I have large (> 1 Gb) text file. I need to process that file row-by-row (apply business logic) in a multithreaded manner, so I wrote next code:
public Task Parse(Stream content, Action<Trade> parseCallback)
{
return Task.Factory.StartNew(() =>
{
using (var streamReader = new StreamReader(content))
{
string line;
while ((line = streamReader.ReadLine()) != null)
{
if (String.IsNullOrWhiteSpace(line))
{
continue;
}
var tokens = line.Split(TokensSeparator);
if (!tokens.Any() || tokens.Count() != 6)
{
continue;
}
Task.Factory.StartNew(() => parseCallback(new Trade
{
Id = Int32.Parse(tokens[0]),
MktPrice = Decimal.Parse(tokens[1], CultureInfo.InvariantCulture),
Notional = Decimal.Parse(tokens[2], CultureInfo.InvariantCulture),
Quantity = Int64.Parse(tokens[3]),
TradeDate = DateTime.Parse(tokens[4], CultureInfo.InvariantCulture),
TradeType = tokens[5]
}),
TaskCreationOptions.AttachedToParent);
}
}
});
}
where Action parseCallback applies business logic on a data object created from a data row.

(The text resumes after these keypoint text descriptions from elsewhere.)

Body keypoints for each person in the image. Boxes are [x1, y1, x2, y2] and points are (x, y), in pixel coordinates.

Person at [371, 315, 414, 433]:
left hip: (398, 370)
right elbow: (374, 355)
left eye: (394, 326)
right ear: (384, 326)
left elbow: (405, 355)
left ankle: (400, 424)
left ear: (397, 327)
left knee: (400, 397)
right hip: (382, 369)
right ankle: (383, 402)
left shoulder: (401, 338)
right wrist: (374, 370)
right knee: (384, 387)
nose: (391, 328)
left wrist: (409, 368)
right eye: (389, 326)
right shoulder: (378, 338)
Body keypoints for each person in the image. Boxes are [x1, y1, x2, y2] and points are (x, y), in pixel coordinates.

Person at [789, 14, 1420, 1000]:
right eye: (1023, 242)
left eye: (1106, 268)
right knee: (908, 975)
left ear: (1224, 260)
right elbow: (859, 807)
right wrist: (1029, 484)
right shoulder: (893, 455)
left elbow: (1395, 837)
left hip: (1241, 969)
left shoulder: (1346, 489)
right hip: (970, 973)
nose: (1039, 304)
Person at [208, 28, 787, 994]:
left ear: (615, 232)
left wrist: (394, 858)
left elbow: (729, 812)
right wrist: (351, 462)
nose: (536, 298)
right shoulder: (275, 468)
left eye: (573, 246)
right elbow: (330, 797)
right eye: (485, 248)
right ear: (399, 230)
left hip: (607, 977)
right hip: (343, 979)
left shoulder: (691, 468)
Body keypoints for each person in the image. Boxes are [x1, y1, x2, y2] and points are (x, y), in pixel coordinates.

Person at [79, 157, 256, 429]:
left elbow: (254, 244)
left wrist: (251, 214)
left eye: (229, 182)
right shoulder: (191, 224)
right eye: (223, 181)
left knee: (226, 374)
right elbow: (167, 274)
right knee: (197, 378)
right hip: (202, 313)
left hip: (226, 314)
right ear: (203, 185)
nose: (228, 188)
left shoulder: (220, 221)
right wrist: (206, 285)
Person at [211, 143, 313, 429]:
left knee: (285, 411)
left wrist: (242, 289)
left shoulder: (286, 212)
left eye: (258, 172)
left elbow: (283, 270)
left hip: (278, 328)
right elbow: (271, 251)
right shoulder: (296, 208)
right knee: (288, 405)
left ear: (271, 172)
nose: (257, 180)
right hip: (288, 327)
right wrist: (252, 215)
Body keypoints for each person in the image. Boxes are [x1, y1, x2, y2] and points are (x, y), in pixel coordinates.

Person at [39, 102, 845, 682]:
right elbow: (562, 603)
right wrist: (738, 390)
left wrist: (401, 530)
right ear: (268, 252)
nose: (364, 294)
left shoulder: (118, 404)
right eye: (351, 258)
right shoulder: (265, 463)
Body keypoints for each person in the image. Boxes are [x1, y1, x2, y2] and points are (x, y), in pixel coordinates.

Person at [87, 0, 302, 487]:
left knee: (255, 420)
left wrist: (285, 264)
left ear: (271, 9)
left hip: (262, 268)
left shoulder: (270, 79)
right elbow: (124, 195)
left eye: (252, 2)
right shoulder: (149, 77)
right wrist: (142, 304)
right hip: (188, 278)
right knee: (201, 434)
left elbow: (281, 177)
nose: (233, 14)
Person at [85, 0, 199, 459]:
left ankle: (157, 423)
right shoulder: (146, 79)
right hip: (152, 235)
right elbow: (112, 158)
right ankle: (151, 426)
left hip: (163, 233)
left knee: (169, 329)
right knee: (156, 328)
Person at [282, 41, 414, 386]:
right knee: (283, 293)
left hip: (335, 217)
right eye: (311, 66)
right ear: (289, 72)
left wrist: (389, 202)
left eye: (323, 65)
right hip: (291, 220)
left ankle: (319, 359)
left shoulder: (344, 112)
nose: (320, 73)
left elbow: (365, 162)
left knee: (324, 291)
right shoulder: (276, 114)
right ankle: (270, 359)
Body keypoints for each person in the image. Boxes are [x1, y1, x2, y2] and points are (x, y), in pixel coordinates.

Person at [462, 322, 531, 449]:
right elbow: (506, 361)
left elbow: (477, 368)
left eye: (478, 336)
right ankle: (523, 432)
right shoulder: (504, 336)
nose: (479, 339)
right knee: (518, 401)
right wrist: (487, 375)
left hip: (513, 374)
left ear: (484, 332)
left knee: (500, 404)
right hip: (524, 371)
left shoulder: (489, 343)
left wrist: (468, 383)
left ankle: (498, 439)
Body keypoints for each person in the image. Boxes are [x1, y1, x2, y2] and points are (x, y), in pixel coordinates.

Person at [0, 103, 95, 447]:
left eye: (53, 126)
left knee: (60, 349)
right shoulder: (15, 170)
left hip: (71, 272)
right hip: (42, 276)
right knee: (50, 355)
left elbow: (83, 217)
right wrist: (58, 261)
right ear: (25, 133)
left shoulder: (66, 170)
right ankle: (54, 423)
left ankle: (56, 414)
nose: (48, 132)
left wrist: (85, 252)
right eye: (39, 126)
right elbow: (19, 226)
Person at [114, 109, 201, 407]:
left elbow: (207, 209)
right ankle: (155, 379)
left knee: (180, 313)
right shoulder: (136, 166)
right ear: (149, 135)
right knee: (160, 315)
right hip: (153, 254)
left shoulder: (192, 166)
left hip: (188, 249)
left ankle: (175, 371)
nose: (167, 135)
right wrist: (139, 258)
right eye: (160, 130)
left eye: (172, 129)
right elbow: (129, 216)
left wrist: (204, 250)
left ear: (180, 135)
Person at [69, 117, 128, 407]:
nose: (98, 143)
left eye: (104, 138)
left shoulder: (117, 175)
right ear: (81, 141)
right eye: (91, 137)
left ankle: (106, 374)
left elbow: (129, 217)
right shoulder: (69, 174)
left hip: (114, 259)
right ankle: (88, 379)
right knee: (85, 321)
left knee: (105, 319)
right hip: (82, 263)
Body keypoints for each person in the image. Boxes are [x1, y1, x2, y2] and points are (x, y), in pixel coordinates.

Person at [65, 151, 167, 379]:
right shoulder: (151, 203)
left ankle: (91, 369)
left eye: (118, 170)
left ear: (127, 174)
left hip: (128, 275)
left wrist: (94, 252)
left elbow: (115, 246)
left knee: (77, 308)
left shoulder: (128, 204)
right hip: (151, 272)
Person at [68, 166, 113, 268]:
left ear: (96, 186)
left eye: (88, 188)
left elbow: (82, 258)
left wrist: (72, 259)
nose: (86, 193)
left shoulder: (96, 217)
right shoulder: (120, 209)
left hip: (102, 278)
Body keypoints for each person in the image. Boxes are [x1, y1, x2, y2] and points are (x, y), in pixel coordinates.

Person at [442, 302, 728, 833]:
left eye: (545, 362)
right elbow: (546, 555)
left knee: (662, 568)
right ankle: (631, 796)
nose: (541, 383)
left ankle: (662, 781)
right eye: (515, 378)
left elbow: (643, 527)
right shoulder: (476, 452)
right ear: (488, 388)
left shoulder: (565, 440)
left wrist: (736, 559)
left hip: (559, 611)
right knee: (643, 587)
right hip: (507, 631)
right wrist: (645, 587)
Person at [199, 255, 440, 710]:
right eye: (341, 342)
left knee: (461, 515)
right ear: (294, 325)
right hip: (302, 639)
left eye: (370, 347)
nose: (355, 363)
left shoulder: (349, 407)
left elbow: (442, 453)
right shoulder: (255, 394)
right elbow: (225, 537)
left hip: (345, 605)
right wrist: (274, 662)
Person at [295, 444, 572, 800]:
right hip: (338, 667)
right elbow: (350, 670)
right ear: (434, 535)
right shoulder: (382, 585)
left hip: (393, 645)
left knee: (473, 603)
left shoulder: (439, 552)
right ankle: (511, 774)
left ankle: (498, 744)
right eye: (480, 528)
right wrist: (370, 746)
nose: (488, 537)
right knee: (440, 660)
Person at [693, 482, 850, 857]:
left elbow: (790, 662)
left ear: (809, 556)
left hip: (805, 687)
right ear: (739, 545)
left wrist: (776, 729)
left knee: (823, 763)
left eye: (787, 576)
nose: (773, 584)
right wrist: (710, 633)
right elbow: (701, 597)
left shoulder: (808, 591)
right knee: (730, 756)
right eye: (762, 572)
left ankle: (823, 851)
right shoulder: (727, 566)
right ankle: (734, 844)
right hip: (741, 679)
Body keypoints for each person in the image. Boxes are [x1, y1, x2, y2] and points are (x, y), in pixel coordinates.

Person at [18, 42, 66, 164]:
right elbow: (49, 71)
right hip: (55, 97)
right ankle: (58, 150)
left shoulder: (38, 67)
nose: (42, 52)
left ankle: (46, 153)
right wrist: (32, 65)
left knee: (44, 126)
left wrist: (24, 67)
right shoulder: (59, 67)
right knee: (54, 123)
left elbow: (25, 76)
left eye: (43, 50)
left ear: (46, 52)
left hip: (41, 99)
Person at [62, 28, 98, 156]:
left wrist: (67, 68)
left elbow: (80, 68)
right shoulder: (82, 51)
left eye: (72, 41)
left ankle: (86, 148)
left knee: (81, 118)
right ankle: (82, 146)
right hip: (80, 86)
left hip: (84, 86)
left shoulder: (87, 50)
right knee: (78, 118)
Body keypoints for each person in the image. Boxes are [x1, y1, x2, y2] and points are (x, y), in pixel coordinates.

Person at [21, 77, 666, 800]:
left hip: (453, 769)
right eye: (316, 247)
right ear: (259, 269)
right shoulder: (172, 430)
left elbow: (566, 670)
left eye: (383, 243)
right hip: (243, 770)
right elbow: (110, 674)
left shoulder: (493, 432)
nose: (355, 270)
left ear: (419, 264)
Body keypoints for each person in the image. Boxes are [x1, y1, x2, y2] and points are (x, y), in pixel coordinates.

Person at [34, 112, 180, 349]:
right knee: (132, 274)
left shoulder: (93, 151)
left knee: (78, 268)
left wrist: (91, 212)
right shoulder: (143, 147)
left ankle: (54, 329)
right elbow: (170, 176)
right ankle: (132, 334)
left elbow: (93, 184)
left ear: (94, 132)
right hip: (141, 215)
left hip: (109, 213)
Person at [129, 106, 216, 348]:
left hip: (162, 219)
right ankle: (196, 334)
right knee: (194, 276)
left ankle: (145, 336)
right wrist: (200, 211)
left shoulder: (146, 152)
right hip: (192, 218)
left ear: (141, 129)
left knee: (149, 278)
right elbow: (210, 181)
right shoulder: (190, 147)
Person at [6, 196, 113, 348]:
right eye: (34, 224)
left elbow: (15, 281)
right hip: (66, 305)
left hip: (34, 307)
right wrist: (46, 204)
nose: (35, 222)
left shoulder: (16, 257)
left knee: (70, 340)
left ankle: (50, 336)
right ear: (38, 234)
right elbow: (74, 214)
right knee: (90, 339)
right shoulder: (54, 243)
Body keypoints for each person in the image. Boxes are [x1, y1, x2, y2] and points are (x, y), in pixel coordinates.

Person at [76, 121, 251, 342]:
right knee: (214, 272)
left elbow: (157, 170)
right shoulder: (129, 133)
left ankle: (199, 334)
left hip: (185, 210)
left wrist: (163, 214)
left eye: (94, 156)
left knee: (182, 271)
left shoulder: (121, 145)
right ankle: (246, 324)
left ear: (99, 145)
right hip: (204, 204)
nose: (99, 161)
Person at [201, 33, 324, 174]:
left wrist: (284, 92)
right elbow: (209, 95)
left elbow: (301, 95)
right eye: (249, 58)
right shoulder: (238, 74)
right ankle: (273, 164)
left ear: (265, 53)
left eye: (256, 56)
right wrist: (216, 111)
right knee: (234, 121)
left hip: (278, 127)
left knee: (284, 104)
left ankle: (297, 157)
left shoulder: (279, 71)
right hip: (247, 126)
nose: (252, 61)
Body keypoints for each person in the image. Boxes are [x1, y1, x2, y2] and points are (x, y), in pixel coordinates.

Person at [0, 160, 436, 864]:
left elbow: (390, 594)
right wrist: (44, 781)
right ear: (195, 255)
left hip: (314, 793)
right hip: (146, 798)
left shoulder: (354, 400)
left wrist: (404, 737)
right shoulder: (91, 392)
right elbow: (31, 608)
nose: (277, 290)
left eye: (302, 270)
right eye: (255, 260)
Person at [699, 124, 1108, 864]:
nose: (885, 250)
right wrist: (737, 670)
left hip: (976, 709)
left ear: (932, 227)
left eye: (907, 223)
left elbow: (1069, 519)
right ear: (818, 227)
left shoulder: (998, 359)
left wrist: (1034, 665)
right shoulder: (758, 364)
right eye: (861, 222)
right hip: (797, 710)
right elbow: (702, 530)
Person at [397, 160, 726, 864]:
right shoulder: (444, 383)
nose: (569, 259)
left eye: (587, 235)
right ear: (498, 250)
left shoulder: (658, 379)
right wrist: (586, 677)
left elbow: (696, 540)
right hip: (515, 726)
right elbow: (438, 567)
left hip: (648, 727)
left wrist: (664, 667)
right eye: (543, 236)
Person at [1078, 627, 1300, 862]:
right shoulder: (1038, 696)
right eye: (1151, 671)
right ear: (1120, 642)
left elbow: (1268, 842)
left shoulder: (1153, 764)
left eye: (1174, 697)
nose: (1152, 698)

Parse() method returns Task and caller thread waits for parent task completion:
try
{
var parseTask = parser.Parse(fileStream, AddTradeToTradeResult);
parseTask.Wait();
}
catch (AggregateException ae)
{
throw new ApplicationException(ae.Flatten().InnerException.Message, ae);
}
Questions are:
- It is obvious that tasks in while loop can be created faster than processed. How TPL will treat such enqueued tasks? Will they wait until some thread from thread pool pick them and execute or there is possibility that they will be lost?
- Caller thread (parseTask.Wait()) is the main console application thread. Will I be able to interact with console app window during large file processing or it will be blocked?
- I realize that provided approach is wrong. How can I improve the solution? For example: read file stream and put data to some queue in main thread, process queue items with help of Tasks. Some other approach? Please give me direction.